Incoming travellers will also be forced to quarantine in hotels regardless of where they have travelled from under new plans from the Scottish Government.

On schools, Ms Sturgeon said it was “obvious” everyone wanted pupils back as soon as possible, but she added the closures currently in place were “necessary” to prevent the spread of Covid-19.

She said: “I have to be candid that our room for manoeuvre, given the current state of the pandemic, is limited.

“In short, the judgment the Cabinet arrived at this morning, based on the advice of our expert advisers, is that if we all agree to abide with the lockdown restrictions for a bit longer, so that our progress in suppressing the virus continues, we can begin a phased, albeit gradual, return to school from February 22.”

In response, the Educational Institute of Scotland (EIS) said any return to schools should be contingent on continued suppression of Covid-19 and raised concerns about a lack of guidance around social distancing in the cohorts returning to school.

General secretary Larry Flanagan said: “The EIS believes that a blended learning model, i.e. implementing physical distancing, would be a safer strategy to deploy and we would need to see strong scientific evidence to justify the government’s approach.

"Frankly, in the absence of such evidence, this model creates unnecessary risk for staff and pupils.”

Scottish Labour interim leader Jackie Baillie repeated warnings that school closures could cost children £40,000 over the course of their lifetime, having missed almost half a year of normal in-person schooling.

She said: “Almost a year into this pandemic, we are all too aware of the negative impact lockdown and school closures are having on children and young people.

"Last Thursday the Equality and Fairer Scotland budget statement cited challenges for attainment, for career progression, and we know that for those from disadvantaged backgrounds, these challenges will be felt even more acutely.”

The Scottish Greens welcomed the move to extend testing to teachers and pupils, but warned the reopening of schools should not come “at the expense of safety”.

Co-leader Patrick Harvie said: “It is vital the return of schools is not done at the expense of safety and that it does not spread the virus further. I am pleased the Scottish Government has acted on our calls for extra staff and testing, but capacity issues remain.

“We need to look at the practicalities and implications for teacher workloads.
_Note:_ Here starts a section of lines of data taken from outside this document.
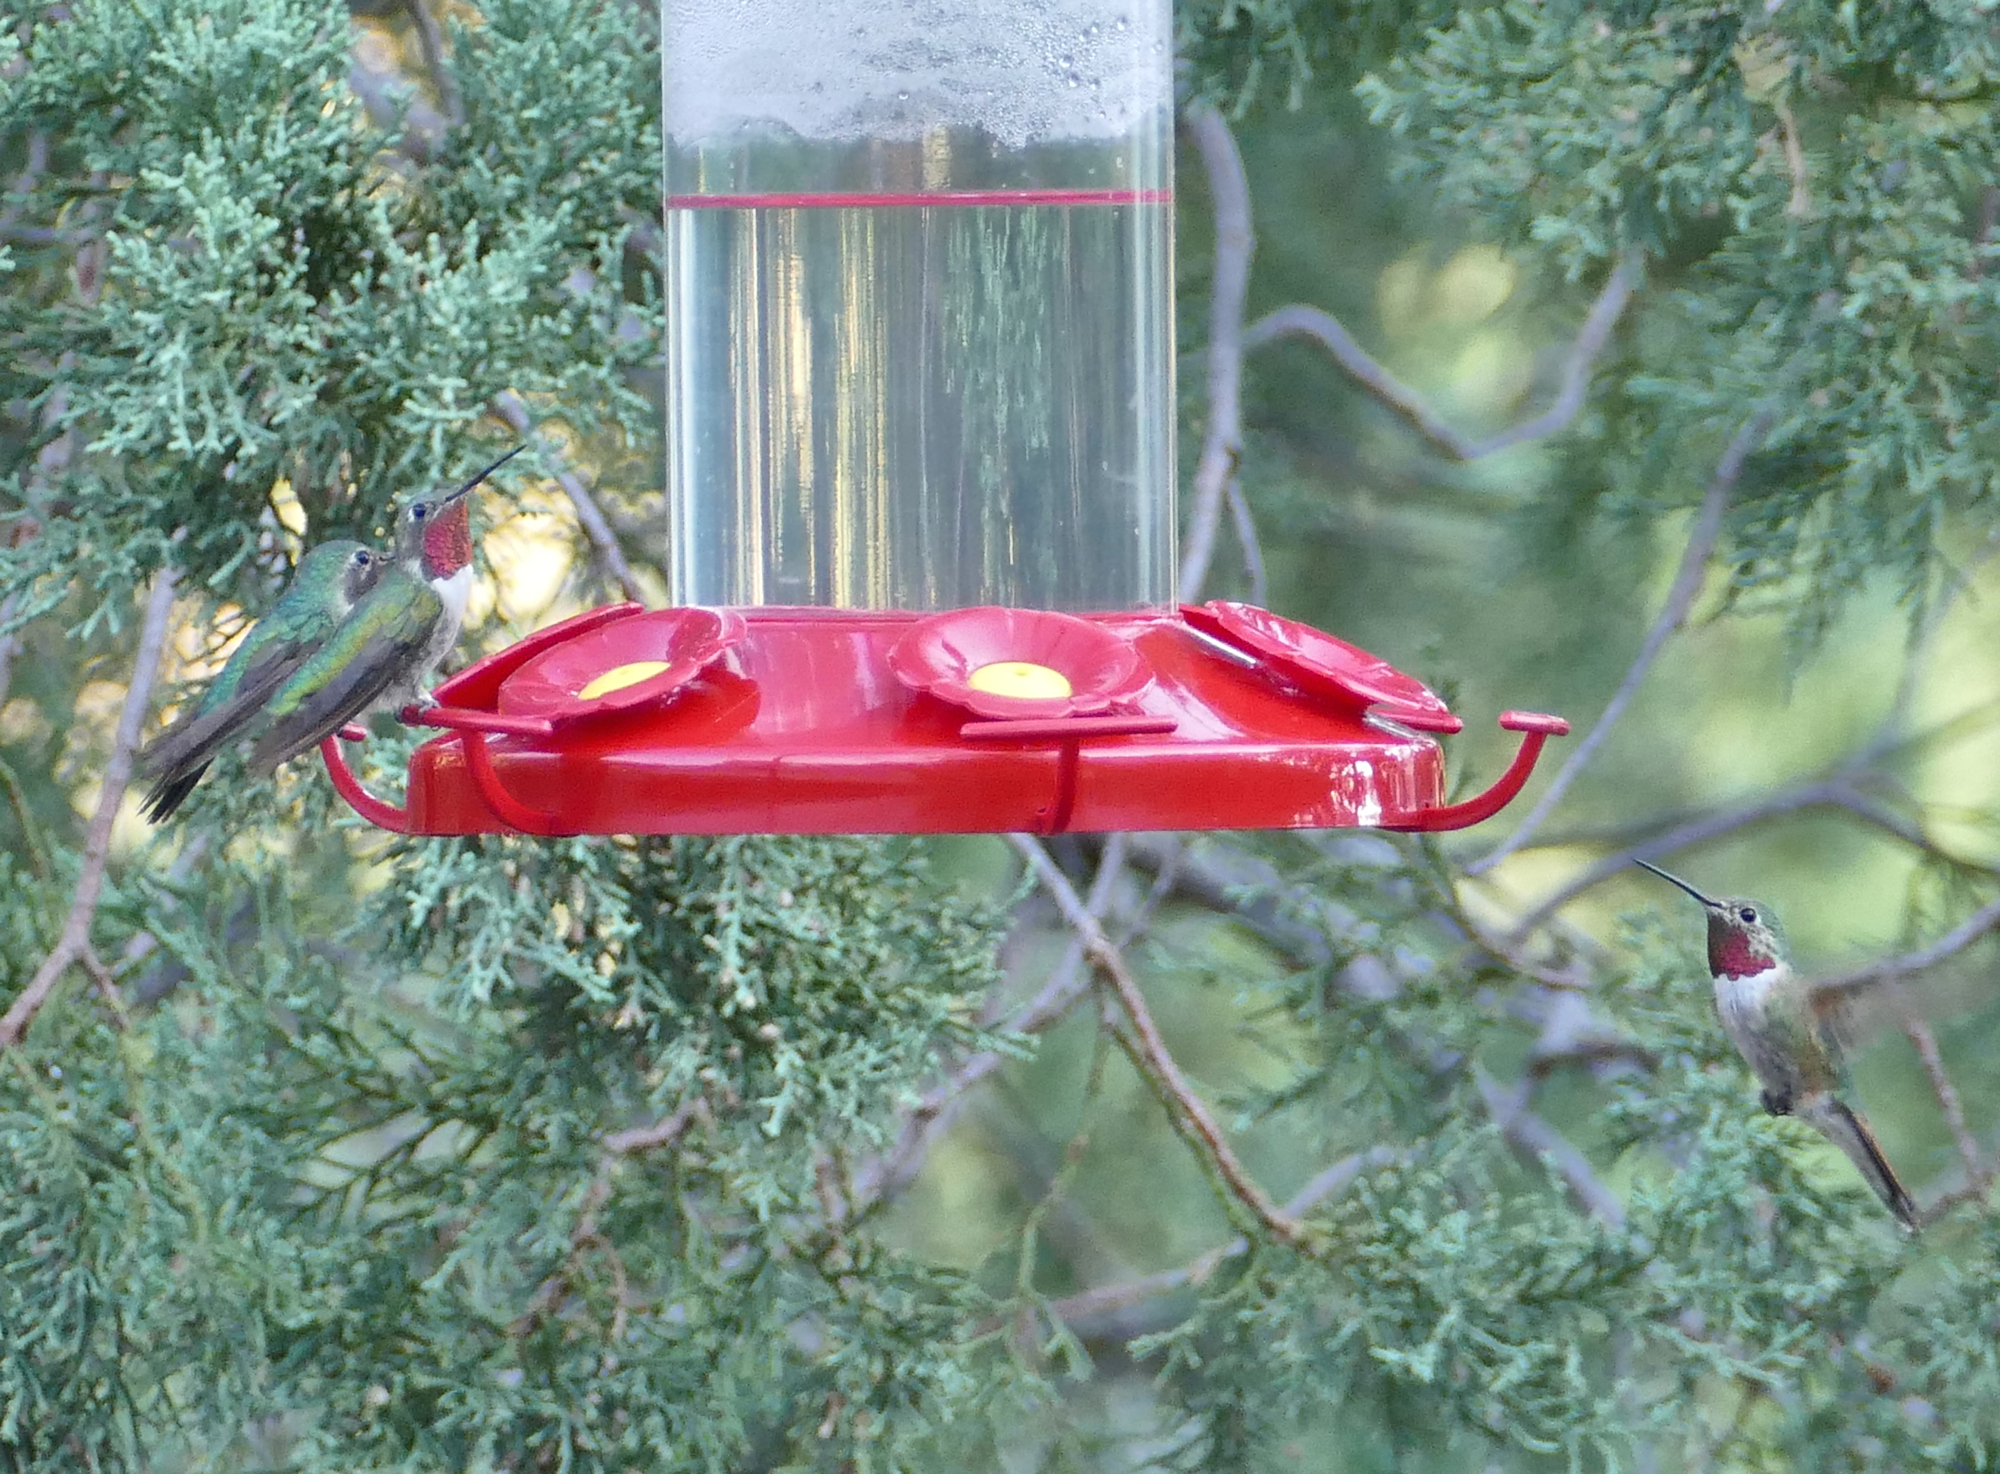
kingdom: Animalia
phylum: Chordata
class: Aves
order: Apodiformes
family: Trochilidae
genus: Selasphorus
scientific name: Selasphorus platycercus
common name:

Many young people were required, often repeatedly, to self-isolate when schools were open before Christmas, so teachers will require additional support if they are going to be expected to deliver both remote learning and in-class teaching at the same time, as well as the additional test and trace work they are being asked to do.”
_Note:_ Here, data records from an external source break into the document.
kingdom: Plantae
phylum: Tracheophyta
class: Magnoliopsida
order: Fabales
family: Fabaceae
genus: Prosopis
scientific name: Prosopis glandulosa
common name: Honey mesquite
Scottish Liberal Democrat leader Willie Rennie added: “After weeks of obstruction, the First Minister has now acknowledged the need for more community testing, which is something I have been seeking for a long time now.
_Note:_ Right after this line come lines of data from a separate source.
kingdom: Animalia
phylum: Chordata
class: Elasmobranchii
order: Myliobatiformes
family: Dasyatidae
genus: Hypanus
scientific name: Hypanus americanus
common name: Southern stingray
“With routine testing for schools now on the cards, the Government must race to get this system in place before more pupils return to classrooms.”

In addition, business groups have called on the Scottish Government to provide firms with a route map out lockdown after the announcement restrictions would remain in force until at least the end of February.

Andrew McRae, the Federation of Small Businesses’ Scotland policy chairman, said: “Another lockdown extension heaps more pressure on debt-laden Scottish businesses, with many firms considering whether they should shut up shop for good.

“To minimise the number of business failures, ministers need to outline their provisional re-opening timetable and provide new support to firms that have had little or no help throughout this crisis.”

Liz Cameron, chief executive of the Scottish Chambers of Commerce, said there was an “urgent” need for a roadmap to recovery.

She said: “Many will be disappointed that non-essential shops will remain closed, not least because of the immense investment the sector has made so they are safe for employees and customers.

“Ultimately, the best route to support the economy is to re-open.

“That’s why we urgently need an economic roadmap to recovery that outlines clear conditions and timelines for reopening sectors of the economy if we are to protect businesses and jobs.”